== Objectif visé ==
Répondez, s'il vous plaît, à ces questions à l'aide de la critique d'Everyday Robots.
(a) Qui assure les harmonies sur The Selfish Giant ?
(b) Quel chœur accompagne Heavy Seas Of Love ?
(c) De quel artiste la critique évoque-t-elle le « chant de dandy » ?

5. Damon Albarn - Everyday Robots


- Rabbit : Introspectif et ouvert sur le monde, humble et ambitieux, épuré mais foisonnant d’arrangements inventifs et de détails de production, Everyday Robots est le chef-d’œuvre d’un globe-trotter au talent et au cœur bien trop grands pour tenir dans la panoplie du parfait petit brit-poppeux efficace et inoffensif que les fans du Blur des 90s auraient voulu ne jamais le voir quitter. A l’instar de la voix d’Albarn plus radiante que jamais de sagesse et d’espoir (cf. The Selfish Giant avec Bat For Lashes aux harmonies), ces chansons-là troublent, ensorcèlent ou transpercent de leur insondable mélancolie. Renouant avec l’élégance mélangeuse des grandes heures du trip-hop, on n’a définitivement pas entendu plus beau cette année qu’un You & Me partagé entre grâce rétro-futuriste, easy-listening tourmenté et tristesse infinie de l’automne d’une relation. Et que dire du gospel moderne de Heavy Seas Of Love emballé par les chœurs du Leytonstone City Mission Choir et le chant de dandy d’un Brian Eno dont la seule présence incarne cette identité de passeur entre la pop et l’avant-garde que l’auteur de Think Tank endosse pleinement désormais sans avoir l’air d’y toucher ?

== Données fournies ==
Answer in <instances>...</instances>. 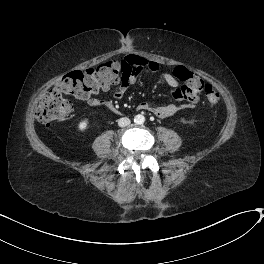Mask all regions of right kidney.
<instances>
[{
  "instance_id": "obj_1",
  "label": "right kidney",
  "mask_w": 264,
  "mask_h": 264,
  "mask_svg": "<svg viewBox=\"0 0 264 264\" xmlns=\"http://www.w3.org/2000/svg\"><path fill=\"white\" fill-rule=\"evenodd\" d=\"M87 127H88V119H84L78 124V129L80 131H84L85 129H87Z\"/></svg>"
}]
</instances>
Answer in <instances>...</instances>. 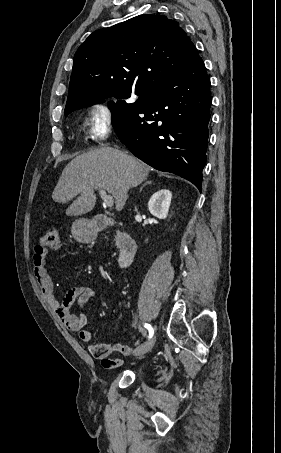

== Réponse attendue ==
(a) Bat For Lashes
(b) Le Leytonstone City Mission Choir
(c) Brian Eno